Support for Businesses Paying Tax: HMRC have established a dedicated COVID-19 helpline to support businesses and self-employed individuals unable to meet tax demands. Bespoke Time to Pay arrangements will be offered to those businesses with a legitimate need and support their recovery while navigating temporary financial challenges. HMRC will also waive late payment penalties and interest where a business experiences administrative difficulty due to COVID-19.
Targeted support measures
Apprentice and Trainee Bonus Scheme: The Government will provide financial incentives for employers to hire young employees, offering businesses a cash bonus of up to £2,000 per apprentice employed and £1000 per trainee taken on. This is in addition to the £1,000 employers already receive for hiring an apprentice, and applies to employers who hire a new apprentice between 1 August 2020 and 31 January 2021.
Local Restriction Support Grant: This grant is available for businesses that have been required to close for at least 3 weeks due to local lockdown restrictions. Businesses with a rateable value of under £51,000 will receive a cash grant of £1,000 for each 3-week period the business is closed, with those of a higher rateable value receiving £1,500 over the same period. Councils may also provide discretionary funding of up to £1,500 to businesses affected by Tier 3 restrictions. These measures are currently being updated with revisions expected in early November.

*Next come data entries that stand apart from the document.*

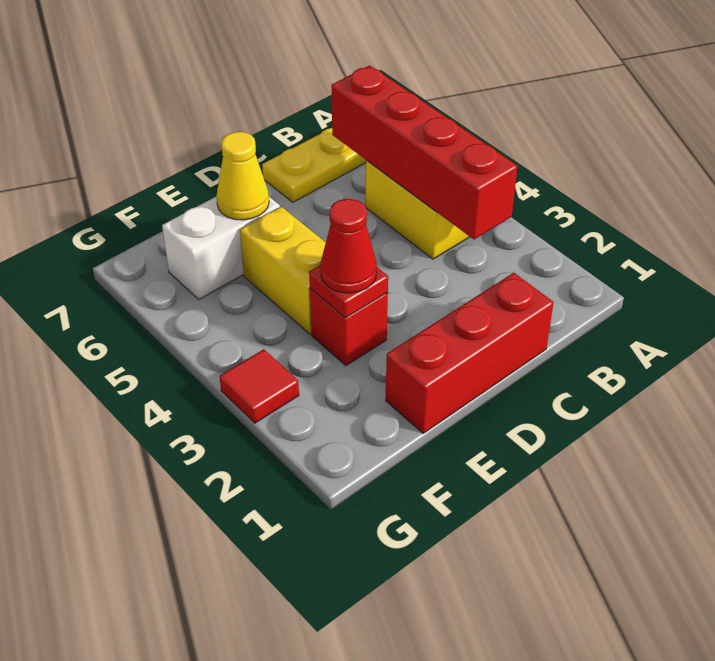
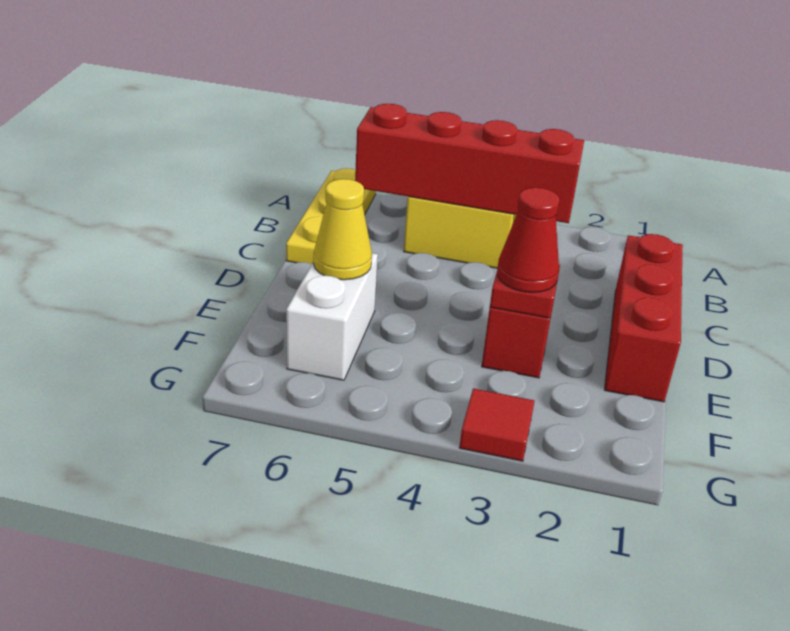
yellow brick E4:E5 level 1 -> none

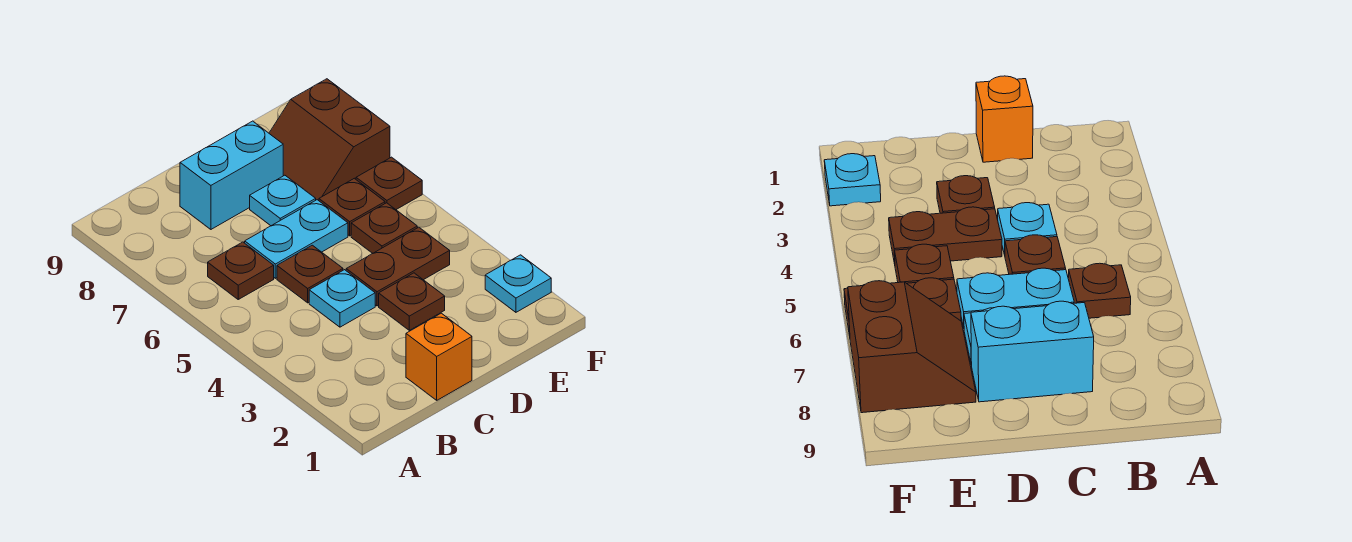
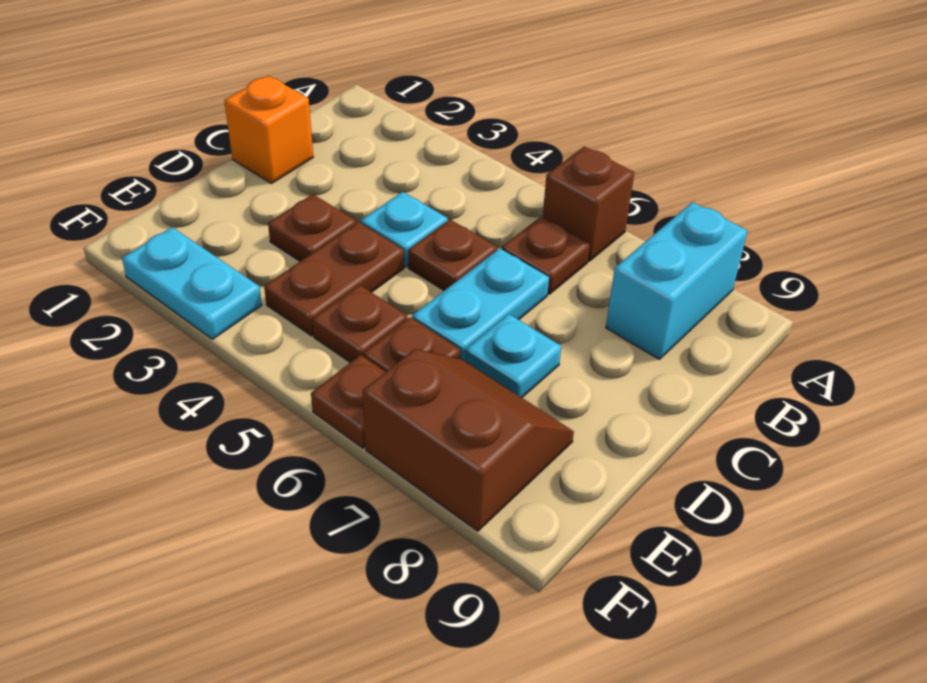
none -> brown brick A6 level 1
cyan brick C8:D8 level 1 -> cyan brick A8:B8 level 1
cyan plate F2 level 1 -> cyan plate F2:F3 level 1

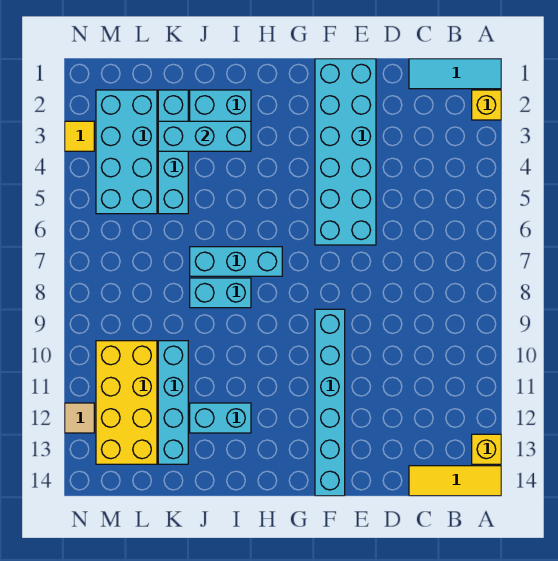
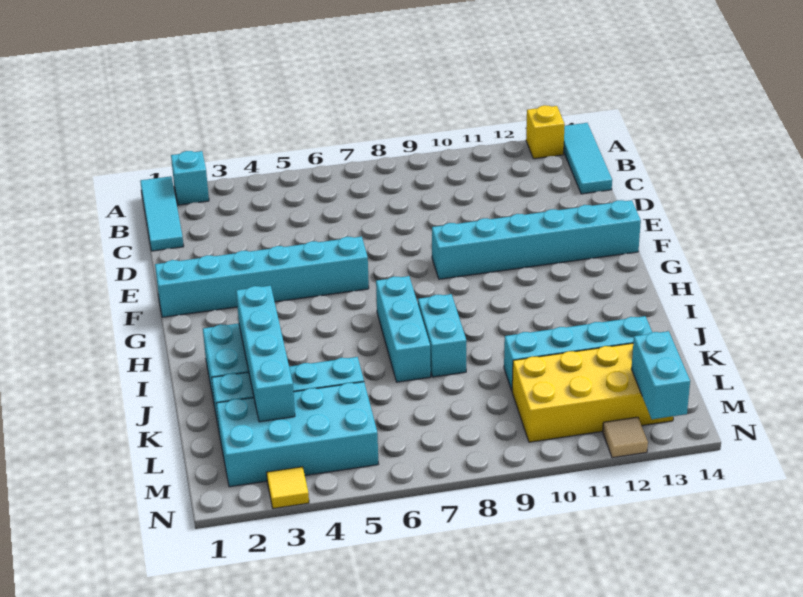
yellow brick A2 level 1 -> cyan brick A2 level 1
yellow tile A14:C14 level 1 -> cyan tile A14:C14 level 1
cyan brick E1:F6 level 1 -> cyan brick F1:F6 level 1
cyan brick I3:K3 level 2 -> cyan brick I3:L3 level 2
cyan brick I12:J12 level 1 -> cyan brick M13:N13 level 2

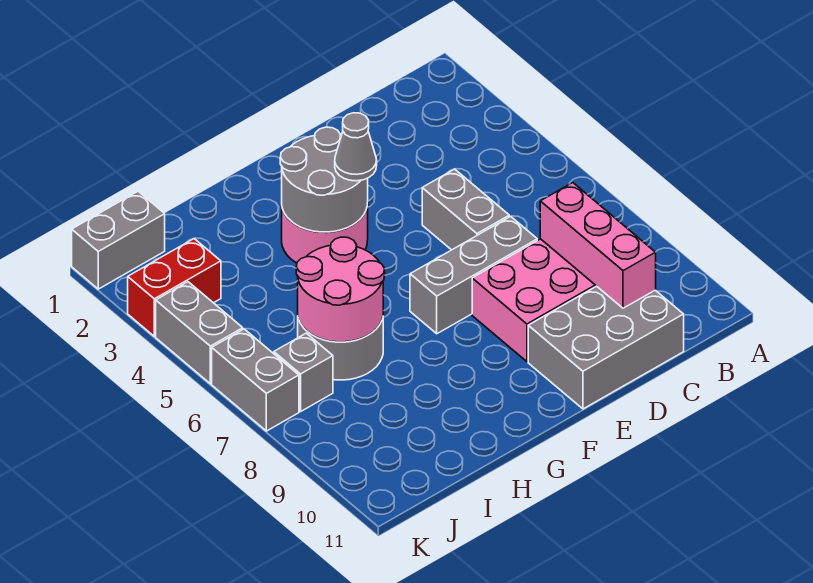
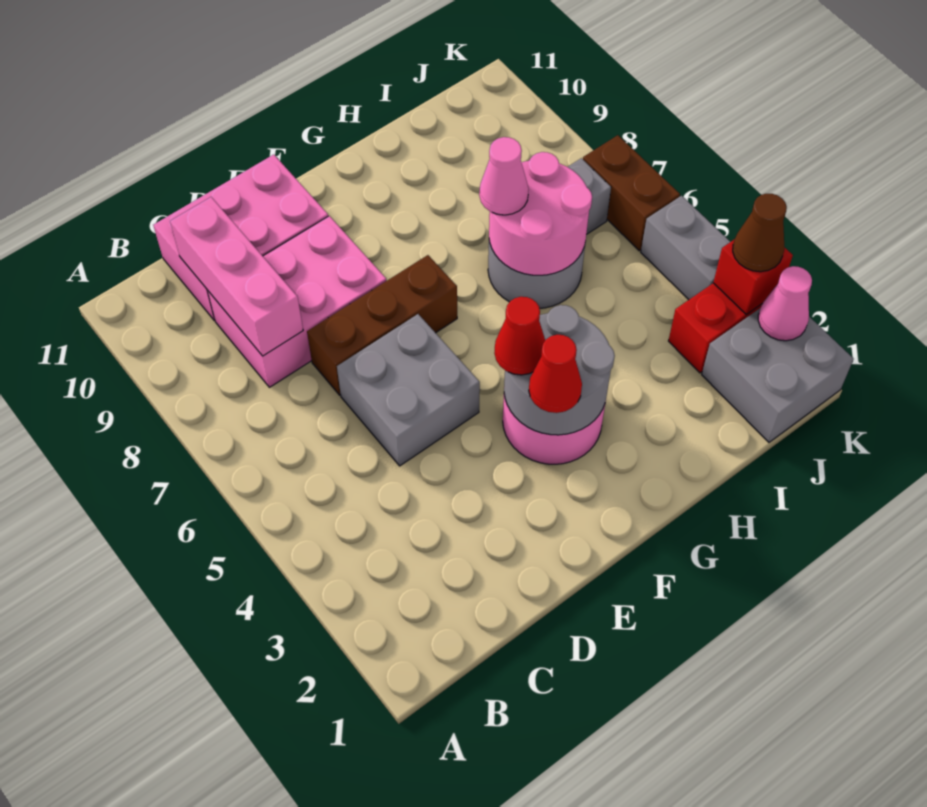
grey brick C10:E11 level 1 -> pink brick C10:E11 level 1
grey brick D5:D6 level 1 -> grey brick D5:E6 level 1
grey brick D7:F7 level 1 -> brown brick D7:F7 level 1
none -> red cone F3 level 3
grey cone F4 level 3 -> red cone F4 level 3
none -> pink cone H7 level 3
grey brick J1:K1 level 1 -> grey brick J1:K2 level 1
none -> pink cone K2 level 2
none -> red brick K3 level 2
none -> brown cone K3 level 3
grey brick K6:K7 level 1 -> brown brick K6:K7 level 1

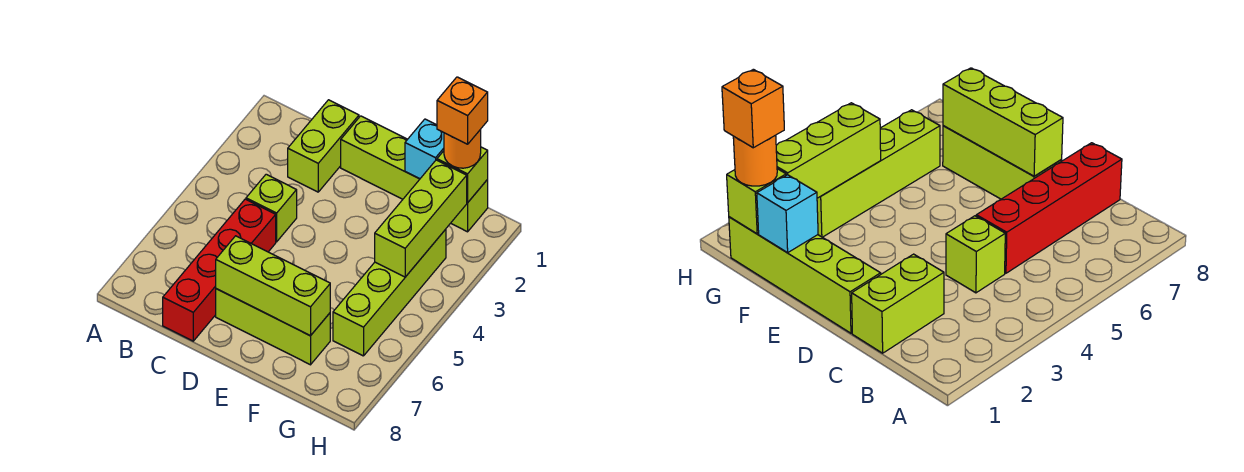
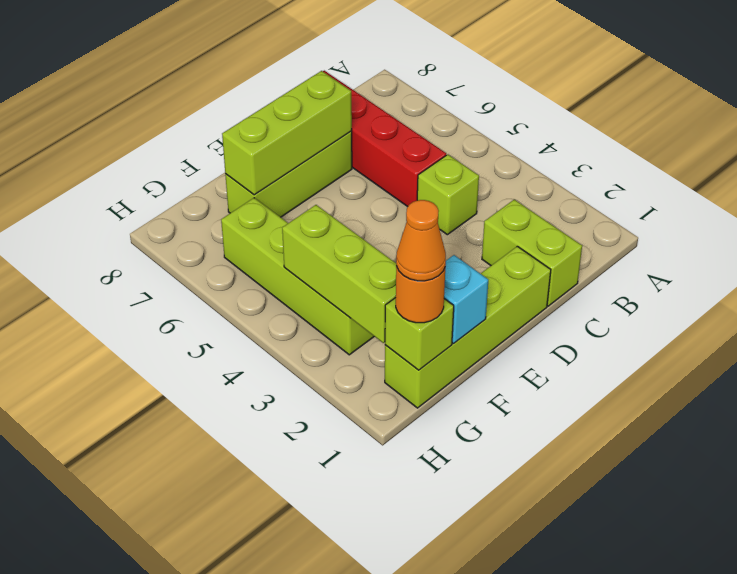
orange brick G1 level 4 -> orange cone G1 level 4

Cash Grant for Retail, Hospitality and Leisure under Local restrictions: The government will provide funding to local authorities to provide cash grants of up to £2,100 per month, for businesses in the hospitality, accommodation and leisure sector adversely affected by regional restrictions. These grants are available retrospectively from August, and will be administered by local authorities.
Business Rates Holiday for Retail/Hospitality/Leisure venues: A 100% business rates holiday will be applied from 1st April 2021 for all retail, hospitality and leisure venues, including shops, pubs, restaurants and theaters. There is no limit to rateable values.
Business Rate Holiday for Nurseries: Nurseries in England will not have to pay business rates for the 2020-21 tax year. This will apply to properties occupied by providers on the Government’s Early Years Register and are used for the provision of nursery education.
Business Support Checker Tool: The UK Government have released a new “support find tool” on the form of a self-assessed questionnaire for businesses and self-employed people across the UK, to allow them to quickly determine what financial support is available to them, to handle the consequences of the pandemic.
Coronavirus Business Support Hub: Businesses can now access a new online portal which aims to compile “key information for businesses including on funding and support, business closures, your responsibilities as an employer and managing your business during coronavirus. The hub also includes information for self-employed people and sole traders.”